My use case is following:
Wrtiting RDD
to file by saveAsTable
(so to ORC files). Each saving creates new file (so 1000 000
writings give me 1000 000
ORC files). I know that it is natural that for each RDD there are created new ORC files(s). However, I don't knwo why it is so slow when it comes to query them from ThriftServer.
My question is: How to understand such strange behaviour ?

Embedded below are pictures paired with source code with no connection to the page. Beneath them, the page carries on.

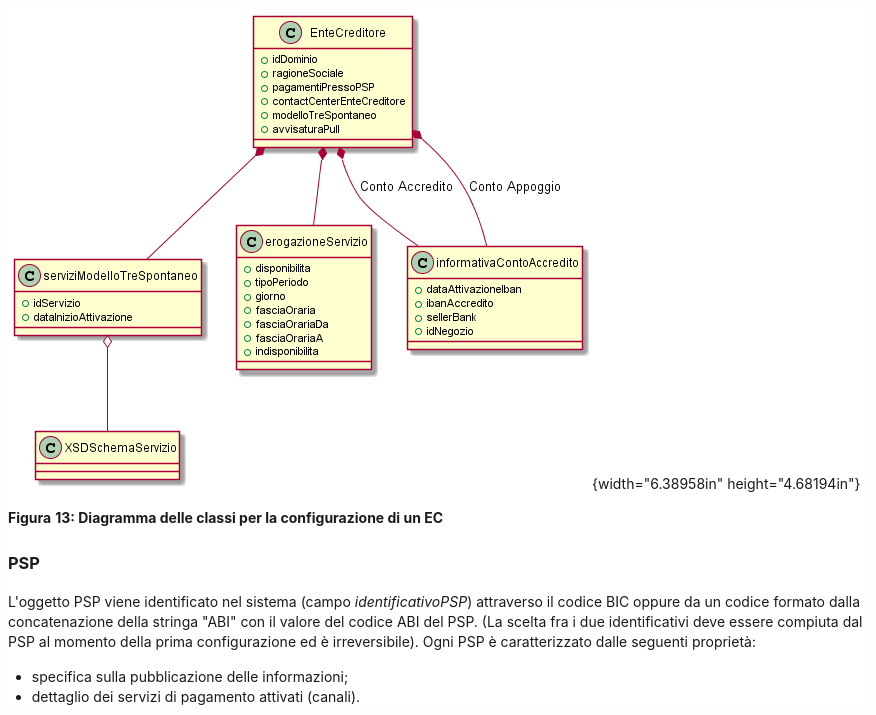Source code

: ![cd\_ConfigurazioneEnti](../diagrams/cd_COnfigurazioneEnti.png){width="6.38958in"
height="4.68194in"}

**Figura** **13: Diagramma delle classi per la configurazione di un EC**

### PSP

L'oggetto PSP viene identificato nel sistema (campo *identificativoPSP*)
attraverso il codice BIC oppure da un codice formato dalla
concatenazione della stringa "ABI" con il valore del codice ABI del PSP.
(La scelta fra i due identificativi deve essere compiuta dal PSP al
momento della prima configurazione ed è irreversibile). Ogni PSP è
caratterizzato dalle seguenti proprietà:

-   specifica sulla pubblicazione delle informazioni;
-   dettaglio dei servizi di pagamento attivati (canali).

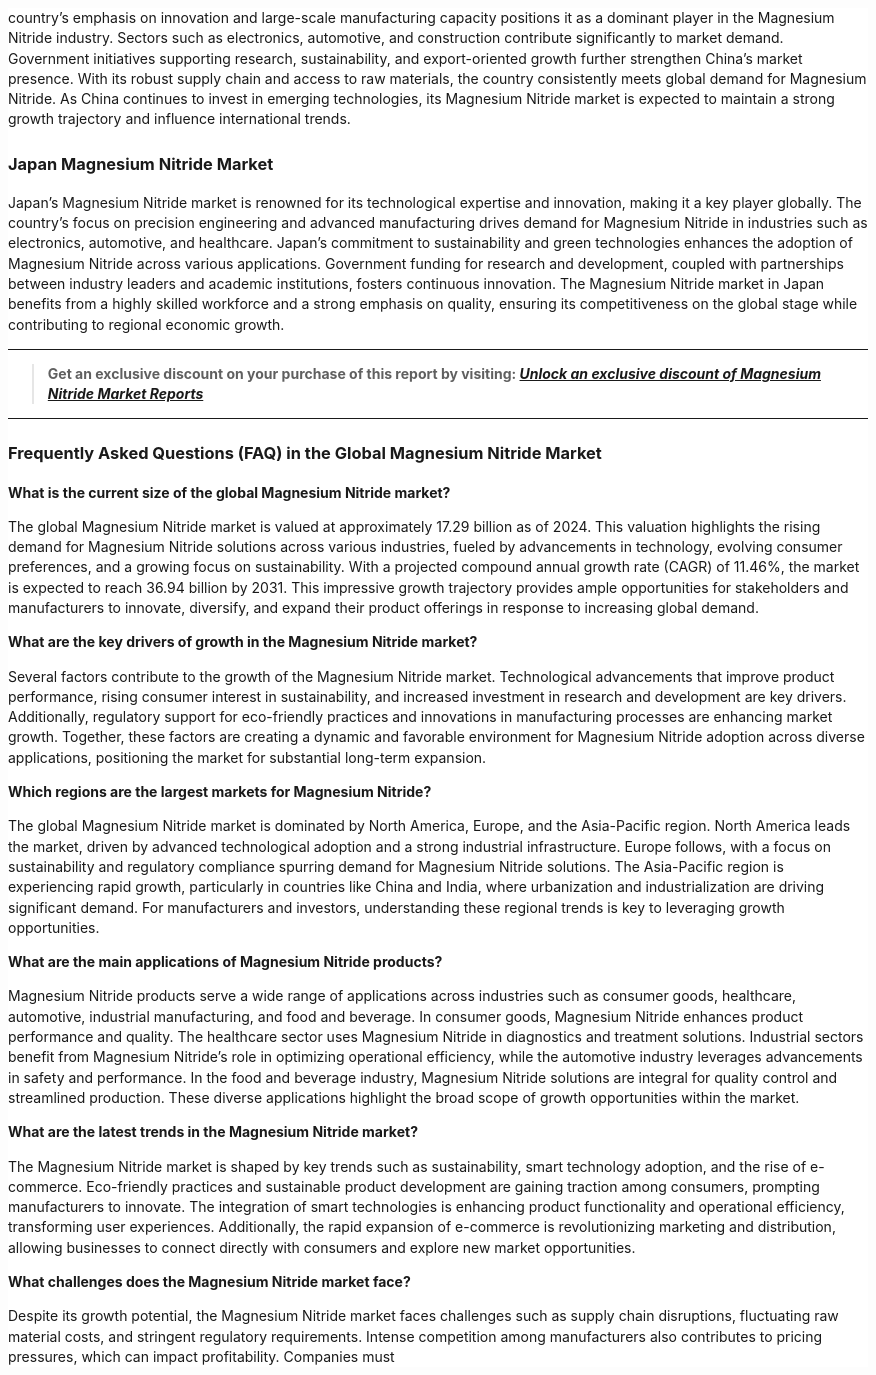 country&rsquo;s emphasis on innovation and large-scale manufacturing capacity positions it as a dominant player in the Magnesium Nitride industry. Sectors such as electronics, automotive, and construction contribute significantly to market demand. Government initiatives supporting research, sustainability, and export-oriented growth further strengthen China&rsquo;s market presence. With its robust supply chain and access to raw materials, the country consistently meets global demand for Magnesium Nitride. As China continues to invest in emerging technologies, its Magnesium Nitride market is expected to maintain a strong growth trajectory and influence international trends.</p><h3>Japan Magnesium Nitride Market</h3><p>Japan&rsquo;s Magnesium Nitride market is renowned for its technological expertise and innovation, making it a key player globally. The country&rsquo;s focus on precision engineering and advanced manufacturing drives demand for Magnesium Nitride in industries such as electronics, automotive, and healthcare. Japan&rsquo;s commitment to sustainability and green technologies enhances the adoption of Magnesium Nitride across various applications. Government funding for research and development, coupled with partnerships between industry leaders and academic institutions, fosters continuous innovation. The Magnesium Nitride market in Japan benefits from a highly skilled workforce and a strong emphasis on quality, ensuring its competitiveness on the global stage while contributing to regional economic growth.</p><hr /><blockquote><p><strong>Get an exclusive discount on your purchase of this report by visiting: <em><a href="://marketresearchpulse.com/ask-for-discount/150406?utm_source=Github&amp;utm_medium=029">Unlock an exclusive discount of Magnesium Nitride Market Reports</a></em>&nbsp;</strong></p></blockquote><hr /><h3>Frequently Asked Questions (FAQ) in the Global Magnesium Nitride Market</h3><p><strong>What is the current size of the global Magnesium Nitride market?</strong></p><p>The global Magnesium Nitride market is valued at approximately 17.29 billion as of 2024. This valuation highlights the rising demand for Magnesium Nitride solutions across various industries, fueled by advancements in technology, evolving consumer preferences, and a growing focus on sustainability. With a projected compound annual growth rate (CAGR) of 11.46%, the market is expected to reach 36.94 billion by 2031. This impressive growth trajectory provides ample opportunities for stakeholders and manufacturers to innovate, diversify, and expand their product offerings in response to increasing global demand.</p><p><strong>What are the key drivers of growth in the Magnesium Nitride market?</strong></p><p>Several factors contribute to the growth of the Magnesium Nitride market. Technological advancements that improve product performance, rising consumer interest in sustainability, and increased investment in research and development are key drivers. Additionally, regulatory support for eco-friendly practices and innovations in manufacturing processes are enhancing market growth. Together, these factors are creating a dynamic and favorable environment for Magnesium Nitride adoption across diverse applications, positioning the market for substantial long-term expansion.</p><p><strong>Which regions are the largest markets for Magnesium Nitride?</strong></p><p>The global Magnesium Nitride market is dominated by North America, Europe, and the Asia-Pacific region. North America leads the market, driven by advanced technological adoption and a strong industrial infrastructure. Europe follows, with a focus on sustainability and regulatory compliance spurring demand for Magnesium Nitride solutions. The Asia-Pacific region is experiencing rapid growth, particularly in countries like China and India, where urbanization and industrialization are driving significant demand. For manufacturers and investors, understanding these regional trends is key to leveraging growth opportunities.</p><p><strong>What are the main applications of Magnesium Nitride products?</strong></p><p>Magnesium Nitride products serve a wide range of applications across industries such as consumer goods, healthcare, automotive, industrial manufacturing, and food and beverage. In consumer goods, Magnesium Nitride enhances product performance and quality. The healthcare sector uses Magnesium Nitride in diagnostics and treatment solutions. Industrial sectors benefit from Magnesium Nitride&rsquo;s role in optimizing operational efficiency, while the automotive industry leverages advancements in safety and performance. In the food and beverage industry, Magnesium Nitride solutions are integral for quality control and streamlined production. These diverse applications highlight the broad scope of growth opportunities within the market.</p><p><strong>What are the latest trends in the Magnesium Nitride market?</strong></p><p>The Magnesium Nitride market is shaped by key trends such as sustainability, smart technology adoption, and the rise of e-commerce. Eco-friendly practices and sustainable product development are gaining traction among consumers, prompting manufacturers to innovate. The integration of smart technologies is enhancing product functionality and operational efficiency, transforming user experiences. Additionally, the rapid expansion of e-commerce is revolutionizing marketing and distribution, allowing businesses to connect directly with consumers and explore new market opportunities.</p><p><strong>What challenges does the Magnesium Nitride market face?</strong></p><p>Despite its growth potential, the Magnesium Nitride market faces challenges such as supply chain disruptions, fluctuating raw material costs, and stringent regulatory requirements. Intense competition among manufacturers also contributes to pricing pressures, which can impact profitability. Companies must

For example, SELECT COUNT(*)
on 1000 000 rows (so the same files) takes about 1 minute
(!).
However, when I save 1000 000
rows to one file, the same query works in 50ms
.
I would like to understand this difference. After all, 1000 000
files it is small number.
High level execution plan of your count action will be like this (assuming you have your files in distributed file system, as example I'll use HDFS):
Request files from HDFS NameNode
Load HDFS blocks into executors
- Do count on each partition (using ORC metadata or directly - depends on implementation) and sum all together
Some estimations: 1000 000 files require the same number of requests to NameNode to resolve physical location of data blocks. It's done in < 60s (< 0.06ms per request) - pretty good job done by NameNode. Rest of the time Spark loads data into memory (if needed) or/and gets statistics from ORC metadata. So I would profile NameNode (or similar service if you use S3 or other) - it's first candidate to be a bottleneck. From ORC documentation:
Compared with RCFile format, for example, ORC file format has many
advantages such as:
a single file as the output of each task, which reduces the NameNode's load
While ORC trying to reduce number of files, your code does opposite. And
The default stripe size is 250 MB. Large stripe sizes enable large,
efficient reads from HDFS.
The file footer contains a list of stripes in the file, the number of
rows per stripe, and each column's data type. It also contains
column-level aggregates count, min, max, and sum.
So simple statistics like count are pre-calculated and should not be an performance issue. You can try to solve an issue by brute force simple adding memory and CPU power to HDFS NameNode, but I guess it's reasonable to keep modest number of files. If your data came from some stream source, you can create some kind of compaction job that merge small files into large one and run it periodically. Or, as alternative, you can read from the source once per 2-5 minutes, if such delay is OK for your use case.